0

Capacity and Consumption

As the poet Robert Frost wrote:

Two roads diverged in a wood, and I took the one less traveled by, and that has made all the difference.

Getting individuals to make financial gifts to your nonprofit can—and does—take two, very different paths. The one you choose—at least the majority of the time—will have a fundamental and lasting impact upon your fundraising results and your critical mission.

When we seek donors to our cause we often see them as consumers. Even if we’re asking these generous individuals for a direct gift, we often want them to buy our stuff.   These donors, as consumers, come and they go. They’re on to the next product.

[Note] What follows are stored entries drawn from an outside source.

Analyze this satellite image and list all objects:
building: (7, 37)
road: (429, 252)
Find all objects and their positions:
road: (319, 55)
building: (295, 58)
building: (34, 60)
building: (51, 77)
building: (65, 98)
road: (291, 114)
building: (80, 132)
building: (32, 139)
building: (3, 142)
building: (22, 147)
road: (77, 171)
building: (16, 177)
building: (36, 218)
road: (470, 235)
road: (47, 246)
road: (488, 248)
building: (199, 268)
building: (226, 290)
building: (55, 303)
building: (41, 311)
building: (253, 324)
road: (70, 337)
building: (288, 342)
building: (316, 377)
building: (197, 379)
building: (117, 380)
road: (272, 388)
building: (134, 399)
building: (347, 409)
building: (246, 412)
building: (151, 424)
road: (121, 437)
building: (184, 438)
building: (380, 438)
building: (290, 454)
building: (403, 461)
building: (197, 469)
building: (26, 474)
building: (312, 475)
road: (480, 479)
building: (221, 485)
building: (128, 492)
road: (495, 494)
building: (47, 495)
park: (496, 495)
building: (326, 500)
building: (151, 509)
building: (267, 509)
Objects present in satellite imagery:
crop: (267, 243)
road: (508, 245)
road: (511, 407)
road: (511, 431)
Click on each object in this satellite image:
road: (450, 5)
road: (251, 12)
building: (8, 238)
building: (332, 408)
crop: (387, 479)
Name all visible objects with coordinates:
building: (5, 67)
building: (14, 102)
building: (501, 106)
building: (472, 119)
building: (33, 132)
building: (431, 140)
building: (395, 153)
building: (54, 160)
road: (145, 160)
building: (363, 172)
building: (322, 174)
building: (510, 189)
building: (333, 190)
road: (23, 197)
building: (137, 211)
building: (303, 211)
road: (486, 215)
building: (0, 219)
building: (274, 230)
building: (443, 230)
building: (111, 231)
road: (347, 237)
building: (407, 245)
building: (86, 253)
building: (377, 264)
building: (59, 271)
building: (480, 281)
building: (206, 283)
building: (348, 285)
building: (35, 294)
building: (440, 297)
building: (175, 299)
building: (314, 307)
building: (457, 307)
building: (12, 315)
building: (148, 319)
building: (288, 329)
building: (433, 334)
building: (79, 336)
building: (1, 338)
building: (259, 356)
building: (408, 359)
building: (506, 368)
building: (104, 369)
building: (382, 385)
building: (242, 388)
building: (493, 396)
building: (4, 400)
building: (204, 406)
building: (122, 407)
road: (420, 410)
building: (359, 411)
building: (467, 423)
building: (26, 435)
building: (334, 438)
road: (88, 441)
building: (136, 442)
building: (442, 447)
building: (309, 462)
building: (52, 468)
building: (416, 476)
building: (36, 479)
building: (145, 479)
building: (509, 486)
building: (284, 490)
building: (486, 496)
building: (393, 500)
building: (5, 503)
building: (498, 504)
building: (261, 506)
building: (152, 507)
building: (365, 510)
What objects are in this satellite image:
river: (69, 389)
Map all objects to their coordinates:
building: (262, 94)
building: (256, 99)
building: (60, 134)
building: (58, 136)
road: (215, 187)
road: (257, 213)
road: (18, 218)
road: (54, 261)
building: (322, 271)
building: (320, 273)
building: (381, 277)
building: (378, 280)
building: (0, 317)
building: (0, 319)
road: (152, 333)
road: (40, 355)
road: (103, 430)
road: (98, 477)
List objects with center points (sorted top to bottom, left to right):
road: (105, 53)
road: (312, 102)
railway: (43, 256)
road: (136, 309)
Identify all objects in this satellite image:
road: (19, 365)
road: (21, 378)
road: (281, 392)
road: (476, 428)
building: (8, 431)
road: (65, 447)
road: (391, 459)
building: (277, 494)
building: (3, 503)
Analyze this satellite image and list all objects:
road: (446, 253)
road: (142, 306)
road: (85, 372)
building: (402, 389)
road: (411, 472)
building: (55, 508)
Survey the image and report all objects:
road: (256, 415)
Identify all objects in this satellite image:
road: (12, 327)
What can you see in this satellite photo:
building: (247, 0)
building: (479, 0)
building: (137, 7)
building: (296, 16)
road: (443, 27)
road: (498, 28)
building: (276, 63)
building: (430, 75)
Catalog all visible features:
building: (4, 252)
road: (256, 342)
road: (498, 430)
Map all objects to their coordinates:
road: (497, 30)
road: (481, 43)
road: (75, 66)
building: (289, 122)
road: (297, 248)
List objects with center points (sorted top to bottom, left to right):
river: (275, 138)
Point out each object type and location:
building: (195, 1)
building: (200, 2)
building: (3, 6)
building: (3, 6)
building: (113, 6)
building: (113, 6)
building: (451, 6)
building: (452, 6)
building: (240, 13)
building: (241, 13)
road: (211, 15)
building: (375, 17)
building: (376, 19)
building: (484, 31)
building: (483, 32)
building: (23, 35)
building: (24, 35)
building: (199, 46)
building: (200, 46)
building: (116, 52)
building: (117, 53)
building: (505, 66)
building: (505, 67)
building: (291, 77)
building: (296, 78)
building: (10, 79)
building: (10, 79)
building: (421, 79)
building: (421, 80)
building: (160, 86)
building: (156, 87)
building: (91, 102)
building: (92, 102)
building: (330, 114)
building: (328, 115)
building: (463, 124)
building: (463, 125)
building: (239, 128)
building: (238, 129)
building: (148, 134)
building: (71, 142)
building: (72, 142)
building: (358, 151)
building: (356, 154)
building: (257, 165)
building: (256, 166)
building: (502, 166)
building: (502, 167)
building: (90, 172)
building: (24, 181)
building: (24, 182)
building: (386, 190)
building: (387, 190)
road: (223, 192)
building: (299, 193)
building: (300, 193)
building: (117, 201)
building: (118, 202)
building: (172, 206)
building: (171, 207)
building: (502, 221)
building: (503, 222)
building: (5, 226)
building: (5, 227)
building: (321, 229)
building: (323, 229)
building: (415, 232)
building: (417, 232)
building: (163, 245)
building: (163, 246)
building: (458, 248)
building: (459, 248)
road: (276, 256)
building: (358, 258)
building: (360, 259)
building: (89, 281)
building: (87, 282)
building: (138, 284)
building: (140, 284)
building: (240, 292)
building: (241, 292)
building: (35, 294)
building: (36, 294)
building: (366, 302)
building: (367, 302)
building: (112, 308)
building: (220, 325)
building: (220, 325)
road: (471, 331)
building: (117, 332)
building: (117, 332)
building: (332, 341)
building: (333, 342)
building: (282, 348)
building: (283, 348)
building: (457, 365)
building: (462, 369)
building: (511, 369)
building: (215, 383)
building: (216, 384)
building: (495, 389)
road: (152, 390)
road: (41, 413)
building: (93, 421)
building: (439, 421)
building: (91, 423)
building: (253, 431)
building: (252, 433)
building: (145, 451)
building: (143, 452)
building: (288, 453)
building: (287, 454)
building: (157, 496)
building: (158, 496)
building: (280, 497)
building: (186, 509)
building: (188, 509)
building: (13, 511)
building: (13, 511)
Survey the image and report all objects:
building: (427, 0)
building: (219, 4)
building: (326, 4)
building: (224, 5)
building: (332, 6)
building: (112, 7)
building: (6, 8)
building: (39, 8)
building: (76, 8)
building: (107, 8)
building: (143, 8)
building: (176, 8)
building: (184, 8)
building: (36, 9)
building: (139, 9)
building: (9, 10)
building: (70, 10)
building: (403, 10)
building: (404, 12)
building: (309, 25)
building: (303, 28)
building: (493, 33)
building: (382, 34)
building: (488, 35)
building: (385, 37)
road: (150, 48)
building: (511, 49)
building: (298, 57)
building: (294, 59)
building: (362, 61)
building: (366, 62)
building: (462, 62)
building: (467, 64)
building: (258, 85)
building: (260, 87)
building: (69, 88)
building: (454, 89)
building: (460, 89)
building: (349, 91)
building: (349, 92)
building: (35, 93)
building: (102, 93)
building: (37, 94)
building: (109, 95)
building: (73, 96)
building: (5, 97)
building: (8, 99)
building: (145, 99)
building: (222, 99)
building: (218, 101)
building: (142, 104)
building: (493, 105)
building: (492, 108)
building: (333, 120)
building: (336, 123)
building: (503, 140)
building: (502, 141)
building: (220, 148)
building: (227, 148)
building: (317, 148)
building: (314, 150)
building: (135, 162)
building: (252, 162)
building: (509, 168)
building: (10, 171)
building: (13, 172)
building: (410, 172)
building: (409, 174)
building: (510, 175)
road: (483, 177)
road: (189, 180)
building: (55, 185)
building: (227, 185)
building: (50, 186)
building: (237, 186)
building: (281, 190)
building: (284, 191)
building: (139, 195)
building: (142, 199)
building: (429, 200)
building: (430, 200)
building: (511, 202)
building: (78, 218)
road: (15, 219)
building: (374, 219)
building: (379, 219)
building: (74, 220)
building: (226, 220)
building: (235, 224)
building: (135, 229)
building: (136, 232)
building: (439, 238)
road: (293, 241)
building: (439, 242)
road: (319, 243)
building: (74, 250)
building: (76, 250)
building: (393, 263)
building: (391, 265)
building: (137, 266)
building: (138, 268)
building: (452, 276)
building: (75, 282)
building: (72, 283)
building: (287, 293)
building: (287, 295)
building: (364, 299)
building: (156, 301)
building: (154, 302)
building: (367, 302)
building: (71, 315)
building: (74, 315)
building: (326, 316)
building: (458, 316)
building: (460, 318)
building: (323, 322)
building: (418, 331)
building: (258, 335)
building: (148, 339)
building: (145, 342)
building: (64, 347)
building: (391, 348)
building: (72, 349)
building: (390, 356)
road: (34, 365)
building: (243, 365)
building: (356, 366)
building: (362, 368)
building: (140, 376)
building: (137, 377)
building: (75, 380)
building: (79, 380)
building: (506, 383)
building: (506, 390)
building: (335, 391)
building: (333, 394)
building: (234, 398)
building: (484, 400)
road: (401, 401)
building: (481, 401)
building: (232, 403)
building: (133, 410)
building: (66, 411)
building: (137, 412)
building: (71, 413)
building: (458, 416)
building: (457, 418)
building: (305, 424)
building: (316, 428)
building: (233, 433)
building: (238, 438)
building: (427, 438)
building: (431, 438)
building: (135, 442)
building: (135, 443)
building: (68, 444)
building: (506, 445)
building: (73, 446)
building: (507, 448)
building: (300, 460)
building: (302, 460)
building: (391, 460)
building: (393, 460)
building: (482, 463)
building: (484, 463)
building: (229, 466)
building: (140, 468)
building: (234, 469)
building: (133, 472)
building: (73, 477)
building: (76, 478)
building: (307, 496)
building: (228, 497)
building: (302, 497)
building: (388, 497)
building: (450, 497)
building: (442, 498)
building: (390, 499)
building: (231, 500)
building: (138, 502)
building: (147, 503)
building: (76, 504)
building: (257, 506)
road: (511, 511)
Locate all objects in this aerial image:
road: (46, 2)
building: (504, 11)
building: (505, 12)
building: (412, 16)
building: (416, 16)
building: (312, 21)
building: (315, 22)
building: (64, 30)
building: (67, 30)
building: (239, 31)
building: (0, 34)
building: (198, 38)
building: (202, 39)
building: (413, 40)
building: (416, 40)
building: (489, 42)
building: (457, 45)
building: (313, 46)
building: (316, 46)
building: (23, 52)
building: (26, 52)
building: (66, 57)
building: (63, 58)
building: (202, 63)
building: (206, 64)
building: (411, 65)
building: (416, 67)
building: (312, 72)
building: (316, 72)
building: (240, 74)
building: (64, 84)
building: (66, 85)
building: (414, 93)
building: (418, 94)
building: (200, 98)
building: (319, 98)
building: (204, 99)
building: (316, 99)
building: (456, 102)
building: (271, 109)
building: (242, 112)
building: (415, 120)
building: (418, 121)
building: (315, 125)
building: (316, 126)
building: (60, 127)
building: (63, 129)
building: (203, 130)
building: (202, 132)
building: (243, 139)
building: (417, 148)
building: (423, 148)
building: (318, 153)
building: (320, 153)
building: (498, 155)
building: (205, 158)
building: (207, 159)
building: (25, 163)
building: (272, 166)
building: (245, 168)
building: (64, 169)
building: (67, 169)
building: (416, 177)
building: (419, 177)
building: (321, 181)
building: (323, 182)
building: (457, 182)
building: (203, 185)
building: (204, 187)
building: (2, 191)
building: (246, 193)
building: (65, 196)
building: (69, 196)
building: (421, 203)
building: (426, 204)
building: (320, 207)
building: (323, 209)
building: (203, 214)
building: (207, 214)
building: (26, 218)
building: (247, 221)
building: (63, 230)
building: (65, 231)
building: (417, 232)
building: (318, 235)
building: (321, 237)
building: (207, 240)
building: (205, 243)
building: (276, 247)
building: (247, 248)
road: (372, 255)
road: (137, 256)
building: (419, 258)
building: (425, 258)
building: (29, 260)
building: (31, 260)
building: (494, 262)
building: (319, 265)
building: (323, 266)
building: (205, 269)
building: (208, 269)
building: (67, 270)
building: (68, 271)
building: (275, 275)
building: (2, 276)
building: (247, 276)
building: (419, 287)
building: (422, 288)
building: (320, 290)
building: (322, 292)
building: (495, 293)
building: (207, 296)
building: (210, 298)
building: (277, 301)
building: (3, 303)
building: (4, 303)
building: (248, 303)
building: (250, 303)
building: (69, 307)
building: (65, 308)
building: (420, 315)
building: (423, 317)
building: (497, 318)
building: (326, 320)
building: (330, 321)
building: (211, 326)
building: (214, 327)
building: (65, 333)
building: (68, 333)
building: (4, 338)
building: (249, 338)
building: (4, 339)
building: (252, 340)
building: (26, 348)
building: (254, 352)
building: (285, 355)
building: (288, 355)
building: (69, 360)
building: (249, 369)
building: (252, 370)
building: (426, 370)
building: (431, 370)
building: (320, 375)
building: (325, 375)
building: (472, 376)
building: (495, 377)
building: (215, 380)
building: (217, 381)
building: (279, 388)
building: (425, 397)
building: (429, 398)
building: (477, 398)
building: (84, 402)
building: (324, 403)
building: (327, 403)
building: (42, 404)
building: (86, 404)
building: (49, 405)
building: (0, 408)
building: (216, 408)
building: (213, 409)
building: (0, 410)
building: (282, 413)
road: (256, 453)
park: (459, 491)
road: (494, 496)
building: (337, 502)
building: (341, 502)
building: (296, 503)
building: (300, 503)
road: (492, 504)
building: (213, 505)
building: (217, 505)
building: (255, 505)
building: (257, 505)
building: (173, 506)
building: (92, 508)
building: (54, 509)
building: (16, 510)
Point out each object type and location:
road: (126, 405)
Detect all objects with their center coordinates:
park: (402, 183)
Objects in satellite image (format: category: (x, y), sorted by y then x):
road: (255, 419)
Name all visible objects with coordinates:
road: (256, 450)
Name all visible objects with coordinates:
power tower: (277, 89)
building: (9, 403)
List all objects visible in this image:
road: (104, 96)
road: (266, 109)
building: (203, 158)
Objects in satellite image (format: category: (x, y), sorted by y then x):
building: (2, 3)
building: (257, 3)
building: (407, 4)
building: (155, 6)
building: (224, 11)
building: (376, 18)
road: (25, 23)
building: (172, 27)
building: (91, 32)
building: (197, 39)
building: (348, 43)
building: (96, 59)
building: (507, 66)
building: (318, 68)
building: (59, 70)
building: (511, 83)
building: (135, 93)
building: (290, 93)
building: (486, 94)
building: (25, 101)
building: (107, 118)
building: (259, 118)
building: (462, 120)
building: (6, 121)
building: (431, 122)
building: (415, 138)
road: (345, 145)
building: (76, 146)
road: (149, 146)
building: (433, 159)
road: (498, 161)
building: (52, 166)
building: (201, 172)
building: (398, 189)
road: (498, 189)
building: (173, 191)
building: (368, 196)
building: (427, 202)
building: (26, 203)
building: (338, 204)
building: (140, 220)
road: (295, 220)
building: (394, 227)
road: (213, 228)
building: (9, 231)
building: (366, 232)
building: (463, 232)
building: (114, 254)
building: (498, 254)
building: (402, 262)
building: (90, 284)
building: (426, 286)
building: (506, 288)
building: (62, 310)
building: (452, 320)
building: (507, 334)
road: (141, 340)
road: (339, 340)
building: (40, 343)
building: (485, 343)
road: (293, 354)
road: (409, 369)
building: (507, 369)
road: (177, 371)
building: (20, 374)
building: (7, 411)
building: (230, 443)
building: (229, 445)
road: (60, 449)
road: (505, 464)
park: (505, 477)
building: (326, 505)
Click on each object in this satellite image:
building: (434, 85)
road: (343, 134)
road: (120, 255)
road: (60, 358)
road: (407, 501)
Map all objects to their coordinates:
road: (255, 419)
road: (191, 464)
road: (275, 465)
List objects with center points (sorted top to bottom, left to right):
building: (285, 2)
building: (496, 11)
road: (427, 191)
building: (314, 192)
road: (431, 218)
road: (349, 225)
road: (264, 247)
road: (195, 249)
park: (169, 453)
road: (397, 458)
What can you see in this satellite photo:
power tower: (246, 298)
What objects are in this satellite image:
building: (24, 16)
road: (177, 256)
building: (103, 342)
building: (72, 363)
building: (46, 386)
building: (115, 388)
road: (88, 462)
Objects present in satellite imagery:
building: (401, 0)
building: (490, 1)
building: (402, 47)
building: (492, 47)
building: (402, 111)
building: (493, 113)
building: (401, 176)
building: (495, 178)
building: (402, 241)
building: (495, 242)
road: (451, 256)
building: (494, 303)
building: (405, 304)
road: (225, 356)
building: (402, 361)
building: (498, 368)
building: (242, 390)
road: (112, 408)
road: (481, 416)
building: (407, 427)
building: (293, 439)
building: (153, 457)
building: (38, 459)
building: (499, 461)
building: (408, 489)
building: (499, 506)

We’re seeing this pattern writ-large in the low—and getting lower—donor retention rates so prevalent these days. Definitely not a unique fundraising idea.

On the other hand, when we seek donors to build a relationship we create added value not only for us but also for them. We engage our donor investors in a way that adds value to their lives through the fulfillment of their goals and values and adds value to our organization by building capacity—real, mission-critical capacity.

As our fundraising capacity grows we not only raise more revenue each and every year, we also build even greater capacity. One only enhances the other. Each success nets more with an added kicker.

With consumption, it’s over and done. Once only.   Principle 1 of The Eight Principles™ is Donors are the Drivers™. When reaching out to donors, think relationships, think capacity. It’s here this year and again in the next—with a multiplier. Now, that’s a unique fundraising idea.